======== EXERCISE INPUTS

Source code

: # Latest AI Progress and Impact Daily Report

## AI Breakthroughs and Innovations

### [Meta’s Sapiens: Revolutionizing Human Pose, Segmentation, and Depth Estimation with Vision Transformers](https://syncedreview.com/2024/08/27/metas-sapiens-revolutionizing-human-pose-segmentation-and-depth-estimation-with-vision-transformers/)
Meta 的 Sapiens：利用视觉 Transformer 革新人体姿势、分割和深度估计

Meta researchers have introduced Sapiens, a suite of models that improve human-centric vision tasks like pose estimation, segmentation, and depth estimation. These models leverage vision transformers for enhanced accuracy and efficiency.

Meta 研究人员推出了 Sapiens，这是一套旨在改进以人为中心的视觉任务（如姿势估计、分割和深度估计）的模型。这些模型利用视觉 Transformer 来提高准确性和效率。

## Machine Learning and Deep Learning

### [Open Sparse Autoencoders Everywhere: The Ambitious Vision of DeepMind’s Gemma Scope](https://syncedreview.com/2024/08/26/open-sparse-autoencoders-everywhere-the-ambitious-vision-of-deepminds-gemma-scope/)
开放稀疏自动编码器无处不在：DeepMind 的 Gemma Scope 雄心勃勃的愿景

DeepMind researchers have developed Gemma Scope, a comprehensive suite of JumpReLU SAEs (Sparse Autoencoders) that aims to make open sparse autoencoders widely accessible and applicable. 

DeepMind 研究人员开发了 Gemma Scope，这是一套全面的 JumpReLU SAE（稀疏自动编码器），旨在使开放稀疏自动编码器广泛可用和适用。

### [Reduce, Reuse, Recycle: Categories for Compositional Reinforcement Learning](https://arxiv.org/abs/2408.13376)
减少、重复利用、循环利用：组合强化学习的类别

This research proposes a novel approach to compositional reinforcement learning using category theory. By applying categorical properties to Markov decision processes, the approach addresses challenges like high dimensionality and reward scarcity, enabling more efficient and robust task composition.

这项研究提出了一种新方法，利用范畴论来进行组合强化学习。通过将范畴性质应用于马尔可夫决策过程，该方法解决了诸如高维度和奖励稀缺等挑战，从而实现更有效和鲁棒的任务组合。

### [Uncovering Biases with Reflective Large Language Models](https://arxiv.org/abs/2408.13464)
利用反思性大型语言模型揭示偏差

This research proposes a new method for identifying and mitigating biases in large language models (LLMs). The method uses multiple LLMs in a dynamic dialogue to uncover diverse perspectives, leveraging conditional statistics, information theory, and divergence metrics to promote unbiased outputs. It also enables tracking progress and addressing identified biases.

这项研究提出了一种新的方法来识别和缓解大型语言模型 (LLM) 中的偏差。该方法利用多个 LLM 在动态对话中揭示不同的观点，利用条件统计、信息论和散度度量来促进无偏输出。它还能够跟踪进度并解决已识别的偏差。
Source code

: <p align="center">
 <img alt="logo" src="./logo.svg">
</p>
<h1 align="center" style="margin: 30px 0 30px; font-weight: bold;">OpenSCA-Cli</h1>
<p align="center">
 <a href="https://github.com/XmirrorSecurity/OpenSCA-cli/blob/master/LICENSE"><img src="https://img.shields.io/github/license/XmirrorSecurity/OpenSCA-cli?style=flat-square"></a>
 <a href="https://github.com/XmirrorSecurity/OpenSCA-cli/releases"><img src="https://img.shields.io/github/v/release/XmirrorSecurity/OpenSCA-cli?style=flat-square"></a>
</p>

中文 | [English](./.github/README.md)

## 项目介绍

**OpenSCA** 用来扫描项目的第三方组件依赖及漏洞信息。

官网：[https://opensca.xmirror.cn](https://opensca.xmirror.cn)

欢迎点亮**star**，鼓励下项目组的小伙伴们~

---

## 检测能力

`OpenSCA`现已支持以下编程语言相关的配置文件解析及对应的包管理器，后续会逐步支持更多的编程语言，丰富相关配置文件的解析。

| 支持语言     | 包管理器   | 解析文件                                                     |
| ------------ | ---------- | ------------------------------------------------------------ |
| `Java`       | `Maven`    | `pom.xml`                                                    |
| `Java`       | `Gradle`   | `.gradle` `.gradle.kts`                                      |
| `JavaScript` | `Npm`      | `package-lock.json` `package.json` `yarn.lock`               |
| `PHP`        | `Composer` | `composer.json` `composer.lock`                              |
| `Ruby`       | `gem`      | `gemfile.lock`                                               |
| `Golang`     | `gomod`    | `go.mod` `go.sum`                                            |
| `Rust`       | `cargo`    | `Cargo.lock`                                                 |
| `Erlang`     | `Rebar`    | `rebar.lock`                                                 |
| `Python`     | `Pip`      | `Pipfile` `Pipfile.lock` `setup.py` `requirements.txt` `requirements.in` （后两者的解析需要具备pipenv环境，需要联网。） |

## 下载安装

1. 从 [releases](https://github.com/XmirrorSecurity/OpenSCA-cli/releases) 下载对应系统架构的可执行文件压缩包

================

• WORK TO COMPLETE: Look through the data above and return exactly the lines from the one that contains "Impact Daily Report" to the one that contains "Meta researchers have", inclusive, with nothing else.

• YOUR SOLUTION:
: # Latest AI Progress and Impact Daily Report

## AI Breakthroughs and Innovations

### [Meta’s Sapiens: Revolutionizing Human Pose, Segmentation, and Depth Estimation with Vision Transformers](https://syncedreview.com/2024/08/27/metas-sapiens-revolutionizing-human-pose-segmentation-and-depth-estimation-with-vision-transformers/)
Meta 的 Sapiens：利用视觉 Transformer 革新人体姿势、分割和深度估计

Meta researchers have introduced Sapiens, a suite of models that improve human-centric vision tasks like pose estimation, segmentation, and depth estimation. These models leverage vision transformers for enhanced accuracy and efficiency.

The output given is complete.